Antimicrobial Material Could Help 3D-Printed Body Parts Resist Infection

Making 3D printed body parts isn’t exactly a new thing

3D printed alternative

Move aside, gold teeth: there could soon be a 3D printed alternative in town. They may not have such a gangster-esque ring to them, but the idea is not to look cool; it’s to help keep pesky microbes away.

Making 3D printed body parts isn’t exactly a new thing: scientists have created limbs, bones, eyes and ears, to name a few. They offer advantages over more traditionally fabricated medical devices due to the low cost and rapid turnover involved, alongside ease of personalization. But if dentists and physicians want to start replacing bits of the internal body with printed medical devices, then they are going to need to address the age-old issue of infection, which is common when anything foreign goes into the body.

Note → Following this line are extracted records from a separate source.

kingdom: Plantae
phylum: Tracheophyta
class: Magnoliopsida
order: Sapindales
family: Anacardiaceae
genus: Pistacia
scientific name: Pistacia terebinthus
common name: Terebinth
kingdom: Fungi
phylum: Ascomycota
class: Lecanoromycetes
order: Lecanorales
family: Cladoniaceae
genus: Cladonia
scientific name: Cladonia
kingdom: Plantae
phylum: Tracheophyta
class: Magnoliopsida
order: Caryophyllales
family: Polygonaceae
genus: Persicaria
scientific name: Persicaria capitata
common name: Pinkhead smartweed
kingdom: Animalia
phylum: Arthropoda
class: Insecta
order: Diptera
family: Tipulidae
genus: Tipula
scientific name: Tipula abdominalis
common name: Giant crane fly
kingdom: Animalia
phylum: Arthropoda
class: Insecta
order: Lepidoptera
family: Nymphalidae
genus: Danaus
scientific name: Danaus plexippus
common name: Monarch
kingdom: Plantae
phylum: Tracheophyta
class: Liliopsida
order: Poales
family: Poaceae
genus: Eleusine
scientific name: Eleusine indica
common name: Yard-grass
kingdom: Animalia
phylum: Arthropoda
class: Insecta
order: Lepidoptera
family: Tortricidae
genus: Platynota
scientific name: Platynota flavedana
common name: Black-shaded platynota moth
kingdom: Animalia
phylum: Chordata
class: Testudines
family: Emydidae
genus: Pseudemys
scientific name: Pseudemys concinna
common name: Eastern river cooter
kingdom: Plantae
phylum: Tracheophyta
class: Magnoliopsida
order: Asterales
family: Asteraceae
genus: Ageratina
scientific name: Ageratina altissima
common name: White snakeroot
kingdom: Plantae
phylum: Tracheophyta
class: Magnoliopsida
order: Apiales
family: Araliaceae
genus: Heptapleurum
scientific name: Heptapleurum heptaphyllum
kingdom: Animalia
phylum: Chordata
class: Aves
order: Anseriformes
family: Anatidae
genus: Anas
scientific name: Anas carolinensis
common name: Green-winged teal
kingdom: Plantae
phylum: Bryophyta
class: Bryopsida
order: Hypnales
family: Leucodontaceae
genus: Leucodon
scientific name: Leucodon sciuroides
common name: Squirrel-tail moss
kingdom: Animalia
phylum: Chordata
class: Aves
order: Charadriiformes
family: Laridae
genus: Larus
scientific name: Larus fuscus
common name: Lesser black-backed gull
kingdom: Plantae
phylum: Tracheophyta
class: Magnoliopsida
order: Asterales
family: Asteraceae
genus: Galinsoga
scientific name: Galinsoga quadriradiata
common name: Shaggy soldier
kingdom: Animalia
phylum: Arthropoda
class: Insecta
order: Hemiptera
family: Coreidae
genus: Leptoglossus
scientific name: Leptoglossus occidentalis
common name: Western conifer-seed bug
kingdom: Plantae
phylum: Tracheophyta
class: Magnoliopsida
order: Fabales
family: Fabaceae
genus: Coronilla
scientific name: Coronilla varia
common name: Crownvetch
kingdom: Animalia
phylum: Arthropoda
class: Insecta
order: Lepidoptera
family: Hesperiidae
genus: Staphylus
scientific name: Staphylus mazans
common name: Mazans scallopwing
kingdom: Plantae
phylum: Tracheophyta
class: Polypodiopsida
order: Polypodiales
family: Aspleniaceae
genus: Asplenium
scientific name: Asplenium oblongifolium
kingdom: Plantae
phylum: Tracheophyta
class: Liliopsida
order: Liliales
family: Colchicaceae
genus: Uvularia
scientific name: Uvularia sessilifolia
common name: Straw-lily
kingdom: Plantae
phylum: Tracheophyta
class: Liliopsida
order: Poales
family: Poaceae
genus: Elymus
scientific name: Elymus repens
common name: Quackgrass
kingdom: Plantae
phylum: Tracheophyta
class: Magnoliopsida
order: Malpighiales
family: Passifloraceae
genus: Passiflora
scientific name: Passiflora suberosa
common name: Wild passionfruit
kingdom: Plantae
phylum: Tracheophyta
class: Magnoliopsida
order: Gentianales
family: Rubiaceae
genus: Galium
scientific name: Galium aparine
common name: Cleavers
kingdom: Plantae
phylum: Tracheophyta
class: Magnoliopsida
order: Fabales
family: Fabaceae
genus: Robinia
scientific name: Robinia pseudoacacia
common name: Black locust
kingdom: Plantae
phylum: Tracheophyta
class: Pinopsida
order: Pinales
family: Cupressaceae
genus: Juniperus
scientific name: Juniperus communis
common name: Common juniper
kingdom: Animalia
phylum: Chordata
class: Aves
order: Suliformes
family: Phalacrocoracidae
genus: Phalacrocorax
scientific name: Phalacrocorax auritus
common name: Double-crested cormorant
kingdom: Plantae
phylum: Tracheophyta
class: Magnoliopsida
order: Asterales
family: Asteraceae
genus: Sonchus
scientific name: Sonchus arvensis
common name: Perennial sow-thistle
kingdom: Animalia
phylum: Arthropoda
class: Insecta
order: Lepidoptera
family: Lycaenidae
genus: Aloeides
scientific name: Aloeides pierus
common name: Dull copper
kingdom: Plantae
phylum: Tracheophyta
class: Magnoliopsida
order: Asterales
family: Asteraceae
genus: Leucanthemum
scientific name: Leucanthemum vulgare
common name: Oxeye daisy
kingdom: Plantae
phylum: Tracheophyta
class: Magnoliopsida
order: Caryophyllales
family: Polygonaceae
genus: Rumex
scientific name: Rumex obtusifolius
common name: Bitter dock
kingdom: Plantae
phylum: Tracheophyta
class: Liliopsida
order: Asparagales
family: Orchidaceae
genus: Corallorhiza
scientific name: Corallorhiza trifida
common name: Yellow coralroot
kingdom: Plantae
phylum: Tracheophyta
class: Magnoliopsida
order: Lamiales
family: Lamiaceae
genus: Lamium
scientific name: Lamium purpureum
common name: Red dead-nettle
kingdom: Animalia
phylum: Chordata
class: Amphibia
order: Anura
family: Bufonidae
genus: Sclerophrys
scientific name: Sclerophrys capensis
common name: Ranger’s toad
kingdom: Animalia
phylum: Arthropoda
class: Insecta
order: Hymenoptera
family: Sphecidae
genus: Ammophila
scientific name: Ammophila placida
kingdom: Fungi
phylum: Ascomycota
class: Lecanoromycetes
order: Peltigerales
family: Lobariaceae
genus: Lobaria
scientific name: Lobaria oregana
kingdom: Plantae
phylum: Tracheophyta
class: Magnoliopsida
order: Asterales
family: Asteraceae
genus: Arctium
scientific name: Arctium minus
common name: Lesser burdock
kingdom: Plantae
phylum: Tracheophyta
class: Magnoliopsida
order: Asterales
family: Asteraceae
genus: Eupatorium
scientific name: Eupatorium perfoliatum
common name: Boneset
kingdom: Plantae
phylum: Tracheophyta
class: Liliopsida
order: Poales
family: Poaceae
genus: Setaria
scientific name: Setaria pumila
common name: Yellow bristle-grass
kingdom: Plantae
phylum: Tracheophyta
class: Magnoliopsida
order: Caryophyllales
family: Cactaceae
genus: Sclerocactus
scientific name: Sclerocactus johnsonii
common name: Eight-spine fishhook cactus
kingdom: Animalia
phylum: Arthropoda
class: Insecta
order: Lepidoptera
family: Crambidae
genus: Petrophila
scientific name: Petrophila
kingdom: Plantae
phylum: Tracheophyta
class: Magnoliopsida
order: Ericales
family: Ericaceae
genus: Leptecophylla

Many medical devices actually attract microbes, so much so that related infections are the leading cause of the failure of these devices. Orthodontic complications resulting from bacterial growth, for example, cost upwards of $500 million (£320 million) in the U.S. each year, so there is a desire to create dental appliances, implants and prostheses that are microbe resistant.

That’s where this latest research comes in, conducted by scientists at the University of Groningen in the Netherlands. In order to make their 3D-printable resin antimicrobial, they incorporated into the material ammonium compounds that had positively charged groups attached.

While the team is the first to admit it doesn’t fully know why such substances seem to kill bacteria, it’s thought that the positive charge interacts with and disrupts the negatively charged bacterial cell wall, causing the microbe’s contents to spill out.

As described in Advanced Functional Materials, the researchers tested the antimicrobial properties of 3D-printed dental objects generated using this material by coating them with a film containing both saliva and a strain of bacteria found in the mouth that’s known to play a significant role in tooth decay. After counting the survivors six days later, they found that more than 99% had been killed by the material; the control material didn’t fare so well, destroying a paltry 1%, New Scientist reports.

The concept certainly sounds promising, but such products won’t be going near your mouths anytime soon. The researchers need to expose the material to concoctions of saliva and bacteria for longer periods of time first, and also make sure dental hygiene products like toothpaste and mouthwash don’t interfere with the material and reduce its efficiency over time.